Patten’s also reflective of the ways the last year has impacted communities of color disproportionately and often violently. Over the course of our conversation, she repeatedly states that she does not speak for people of color. But she won’t be leaving us to fight for our freedom alone.
“The danger in talking about this as a white person is I can come across as like, ‘Yeah, well, I’ve learned so, you know, now I’m the good white person.’ It’s not that at all. I’m still very much on the same plane as anybody. I’ve made a commitment to continuing to learn into showing up differently in spaces. That can’t go away for me and I hope that that’s happened for enough people that we can make a change in the spaces and in the institutions.”
In the context of the pandemic and the current wave of resistance against white supremacy, Sonya Tayeh’s work is a reminder that the task of imagining a different world and a more accessible and inclusive Broadway exceeds a lifetime. To speak with her is to remember that the process of healing is infinite.
“The patterns don’t work, they divide. They cause friction and separation. The further away we go, the less we will understand each other.”
As a Palestinian, Lebanese, Muslim, and queer artist, Tayeh wants to make sure that she has a reflection in the room, in a very tangible way that also includes ignoring gender constraints when hiring associates for her projects, including Moulin Rouge!: “Why are we so focused on these labels, when you do that, you pull half a page off the list of possibilities.
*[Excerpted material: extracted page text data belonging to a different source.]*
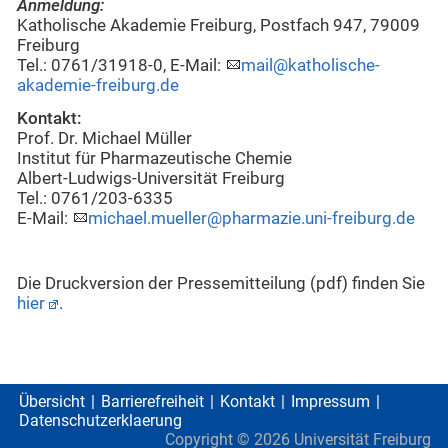
Anmeldung:
Katholische Akademie Freiburg, Postfach 947, 79009
Freiburg
Tel.: 0761/31918-0, E-Mail:
mail@katholische-
akademie-freiburg.de
Kontakt:
Prof. Dr. Michael Müller
Institut für Pharmazeutische Chemie
Albert-Ludwigs-Universität Freiburg
Tel.: 0761/203-6335
E-Mail:
michael.mueller@pharmazie.uni-freiburg.de
Die Druckversion der Pressemitteilung (pdf) finden Sie
hier
.
Übersicht
Barrierefreiheit
Kontakt
Impressum
Datenschutzerklaerung
Copyright ©
2026
Universität Freiburg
What are you afraid of?”
This is why she remains inspired by the up-and-coming queer and POC artists making names for themselves, a bold new class of dancers and choreographers whom she frequently collaborates with and mentors.
From an outsider’s perspective, it’s easy to only think of Lauren Patten and Sonya Tayeh’s accolades and accomplishments. But what brought them to this apex was their humanity, honesty, empathy, and ability to empower those around them to love themselves and speak their truth. It’s Patten and Tayeh’s tenacity that solidifies them as formidable queer artists eager to shift long-held perceptions that, quite frankly, have no place on Broadway.
In late 2019, before we all entered lockdown, I saw Patten in Jagged Little Pill. Interviewing her now, she leaves me with a question that stays with me long after speaking with her, much like the staying power of her presence in the show, except this one doesn’t have me stifling sobs. Instead, she asks how do we bring that kind of experience that we have in the theater — as connection and hope and empathy — into our lives, “because it has to be there too.”
That unwavering belief that Sonya Tayeh and Lauren Patten have in themselves, and the swings they’re taking in an effort to broaden our perspective of what theater can do, is galvanizing. They’re proving that regardless of whatever the future of Broadway or the Tony Awards holds, to make Broadway truly inclusive for marginalized people like us, you don’t ask for permission and don’t seek forgiveness — you have to simply exist.